Dataset entries:
==========
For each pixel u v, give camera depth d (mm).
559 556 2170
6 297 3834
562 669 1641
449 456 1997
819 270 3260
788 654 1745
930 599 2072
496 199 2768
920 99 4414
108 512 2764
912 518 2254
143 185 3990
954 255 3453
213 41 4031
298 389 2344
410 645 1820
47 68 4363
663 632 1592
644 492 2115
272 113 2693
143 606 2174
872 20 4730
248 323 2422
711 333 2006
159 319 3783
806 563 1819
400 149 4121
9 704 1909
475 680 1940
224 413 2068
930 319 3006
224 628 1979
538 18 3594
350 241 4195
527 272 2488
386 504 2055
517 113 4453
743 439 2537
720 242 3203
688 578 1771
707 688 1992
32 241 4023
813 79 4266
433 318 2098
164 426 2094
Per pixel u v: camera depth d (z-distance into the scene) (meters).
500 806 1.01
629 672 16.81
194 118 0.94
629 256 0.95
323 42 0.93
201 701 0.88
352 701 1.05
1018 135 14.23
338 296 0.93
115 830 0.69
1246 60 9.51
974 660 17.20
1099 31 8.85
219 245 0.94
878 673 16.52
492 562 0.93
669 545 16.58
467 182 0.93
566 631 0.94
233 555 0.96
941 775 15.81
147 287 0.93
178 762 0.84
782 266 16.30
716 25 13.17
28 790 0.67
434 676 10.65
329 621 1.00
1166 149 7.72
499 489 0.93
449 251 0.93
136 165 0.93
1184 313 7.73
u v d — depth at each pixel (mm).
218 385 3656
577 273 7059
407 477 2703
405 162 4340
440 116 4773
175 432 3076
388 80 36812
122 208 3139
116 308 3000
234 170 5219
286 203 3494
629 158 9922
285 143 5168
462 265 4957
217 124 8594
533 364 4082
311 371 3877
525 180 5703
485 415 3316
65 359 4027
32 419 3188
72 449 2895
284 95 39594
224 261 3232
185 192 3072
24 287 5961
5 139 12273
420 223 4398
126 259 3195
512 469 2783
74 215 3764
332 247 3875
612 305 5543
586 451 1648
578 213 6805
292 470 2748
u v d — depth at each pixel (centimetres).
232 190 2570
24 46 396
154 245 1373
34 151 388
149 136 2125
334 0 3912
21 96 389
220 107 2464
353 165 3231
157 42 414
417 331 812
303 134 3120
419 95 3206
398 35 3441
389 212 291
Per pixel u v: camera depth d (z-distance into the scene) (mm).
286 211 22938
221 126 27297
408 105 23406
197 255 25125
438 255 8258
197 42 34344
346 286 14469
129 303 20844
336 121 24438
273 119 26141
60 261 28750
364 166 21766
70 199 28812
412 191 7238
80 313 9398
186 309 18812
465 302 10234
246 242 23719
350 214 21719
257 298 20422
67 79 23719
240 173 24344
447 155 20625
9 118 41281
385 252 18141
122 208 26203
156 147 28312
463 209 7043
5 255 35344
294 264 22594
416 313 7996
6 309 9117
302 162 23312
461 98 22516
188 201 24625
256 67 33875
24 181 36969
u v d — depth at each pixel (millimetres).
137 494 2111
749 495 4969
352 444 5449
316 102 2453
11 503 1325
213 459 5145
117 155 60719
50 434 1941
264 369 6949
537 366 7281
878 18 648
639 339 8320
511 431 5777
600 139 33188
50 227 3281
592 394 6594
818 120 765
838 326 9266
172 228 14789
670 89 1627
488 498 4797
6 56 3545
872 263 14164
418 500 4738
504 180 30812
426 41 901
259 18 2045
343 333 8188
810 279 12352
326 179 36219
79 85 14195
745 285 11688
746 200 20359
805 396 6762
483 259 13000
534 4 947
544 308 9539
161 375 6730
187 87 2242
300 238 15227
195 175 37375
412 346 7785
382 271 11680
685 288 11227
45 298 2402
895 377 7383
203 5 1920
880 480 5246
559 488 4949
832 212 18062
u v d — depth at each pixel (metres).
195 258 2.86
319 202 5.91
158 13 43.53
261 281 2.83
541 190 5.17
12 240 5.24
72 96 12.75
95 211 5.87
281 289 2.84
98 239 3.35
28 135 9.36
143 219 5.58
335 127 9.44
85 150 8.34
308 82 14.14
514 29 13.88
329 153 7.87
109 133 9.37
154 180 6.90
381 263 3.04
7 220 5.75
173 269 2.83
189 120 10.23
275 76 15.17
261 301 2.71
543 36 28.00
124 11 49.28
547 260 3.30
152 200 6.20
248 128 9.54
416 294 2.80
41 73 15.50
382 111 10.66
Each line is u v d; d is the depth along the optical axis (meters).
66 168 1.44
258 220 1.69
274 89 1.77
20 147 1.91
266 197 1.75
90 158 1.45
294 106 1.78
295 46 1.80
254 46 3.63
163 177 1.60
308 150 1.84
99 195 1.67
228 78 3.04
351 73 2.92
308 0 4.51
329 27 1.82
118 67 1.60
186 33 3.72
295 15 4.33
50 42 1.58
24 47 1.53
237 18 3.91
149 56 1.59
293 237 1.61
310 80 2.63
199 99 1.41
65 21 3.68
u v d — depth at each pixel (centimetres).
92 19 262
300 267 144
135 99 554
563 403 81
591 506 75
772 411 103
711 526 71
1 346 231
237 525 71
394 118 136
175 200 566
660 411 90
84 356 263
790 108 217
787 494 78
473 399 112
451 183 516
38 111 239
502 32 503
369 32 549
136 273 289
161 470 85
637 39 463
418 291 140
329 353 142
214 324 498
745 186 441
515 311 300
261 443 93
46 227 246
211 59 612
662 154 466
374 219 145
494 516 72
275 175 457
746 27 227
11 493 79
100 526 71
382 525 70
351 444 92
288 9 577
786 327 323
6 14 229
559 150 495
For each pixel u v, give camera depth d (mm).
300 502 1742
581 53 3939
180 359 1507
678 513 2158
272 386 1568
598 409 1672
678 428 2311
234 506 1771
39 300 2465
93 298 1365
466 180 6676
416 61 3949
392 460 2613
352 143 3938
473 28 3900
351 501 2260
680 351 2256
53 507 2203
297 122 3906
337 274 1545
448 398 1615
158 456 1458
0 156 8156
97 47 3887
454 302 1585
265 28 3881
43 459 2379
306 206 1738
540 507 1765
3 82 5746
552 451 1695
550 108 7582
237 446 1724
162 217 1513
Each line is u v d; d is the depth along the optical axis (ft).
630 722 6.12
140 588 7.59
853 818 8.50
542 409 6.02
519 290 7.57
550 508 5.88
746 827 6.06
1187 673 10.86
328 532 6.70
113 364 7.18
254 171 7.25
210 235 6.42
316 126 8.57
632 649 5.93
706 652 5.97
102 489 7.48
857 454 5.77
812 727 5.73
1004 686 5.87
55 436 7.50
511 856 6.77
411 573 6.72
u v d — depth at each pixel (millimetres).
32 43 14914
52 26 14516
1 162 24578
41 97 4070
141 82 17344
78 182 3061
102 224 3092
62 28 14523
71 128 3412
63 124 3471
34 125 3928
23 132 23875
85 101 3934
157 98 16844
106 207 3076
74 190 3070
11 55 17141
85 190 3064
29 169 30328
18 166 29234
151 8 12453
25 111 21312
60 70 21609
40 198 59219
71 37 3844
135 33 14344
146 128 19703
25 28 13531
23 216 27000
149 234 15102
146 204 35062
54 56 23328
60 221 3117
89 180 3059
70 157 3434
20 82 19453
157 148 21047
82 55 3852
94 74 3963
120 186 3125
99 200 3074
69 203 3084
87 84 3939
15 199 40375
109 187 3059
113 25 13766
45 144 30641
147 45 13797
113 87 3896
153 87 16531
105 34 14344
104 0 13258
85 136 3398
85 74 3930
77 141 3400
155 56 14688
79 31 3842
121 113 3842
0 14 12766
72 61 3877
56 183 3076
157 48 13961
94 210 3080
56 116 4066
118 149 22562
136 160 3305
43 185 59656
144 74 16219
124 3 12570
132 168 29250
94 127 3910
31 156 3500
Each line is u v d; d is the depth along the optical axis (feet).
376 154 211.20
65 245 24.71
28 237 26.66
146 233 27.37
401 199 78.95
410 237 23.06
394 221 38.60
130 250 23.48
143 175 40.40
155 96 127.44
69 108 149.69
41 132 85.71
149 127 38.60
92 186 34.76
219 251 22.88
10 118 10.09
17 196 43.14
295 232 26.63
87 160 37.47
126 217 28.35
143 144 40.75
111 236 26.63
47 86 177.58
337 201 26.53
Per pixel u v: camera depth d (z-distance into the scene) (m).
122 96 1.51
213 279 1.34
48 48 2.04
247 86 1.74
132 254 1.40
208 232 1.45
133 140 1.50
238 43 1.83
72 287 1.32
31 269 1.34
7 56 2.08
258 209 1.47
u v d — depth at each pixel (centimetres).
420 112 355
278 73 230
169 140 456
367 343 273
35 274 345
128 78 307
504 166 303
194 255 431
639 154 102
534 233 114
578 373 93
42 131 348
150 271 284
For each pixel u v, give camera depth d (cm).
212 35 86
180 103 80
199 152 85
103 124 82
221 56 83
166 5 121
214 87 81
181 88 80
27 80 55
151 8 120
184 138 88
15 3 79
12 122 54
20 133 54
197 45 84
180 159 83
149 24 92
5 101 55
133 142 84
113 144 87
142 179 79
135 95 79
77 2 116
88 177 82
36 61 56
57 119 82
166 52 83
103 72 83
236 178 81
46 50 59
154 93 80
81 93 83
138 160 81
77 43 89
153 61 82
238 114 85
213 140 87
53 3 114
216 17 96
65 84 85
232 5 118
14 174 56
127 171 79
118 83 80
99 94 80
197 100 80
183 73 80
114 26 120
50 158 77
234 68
==========
Exercise requirements: Retype the portion of the data above that starts on the line with "433 318 2098" and finishes on the line with "407 477 2703", including both of those lines.

Solution to the problem:
433 318 2098
164 426 2094
Per pixel u v: camera depth d (z-distance into the scene) (meters).
500 806 1.01
629 672 16.81
194 118 0.94
629 256 0.95
323 42 0.93
201 701 0.88
352 701 1.05
1018 135 14.23
338 296 0.93
115 830 0.69
1246 60 9.51
974 660 17.20
1099 31 8.85
219 245 0.94
878 673 16.52
492 562 0.93
669 545 16.58
467 182 0.93
566 631 0.94
233 555 0.96
941 775 15.81
147 287 0.93
178 762 0.84
782 266 16.30
716 25 13.17
28 790 0.67
434 676 10.65
329 621 1.00
1166 149 7.72
499 489 0.93
449 251 0.93
136 165 0.93
1184 313 7.73
u v d — depth at each pixel (mm).
218 385 3656
577 273 7059
407 477 2703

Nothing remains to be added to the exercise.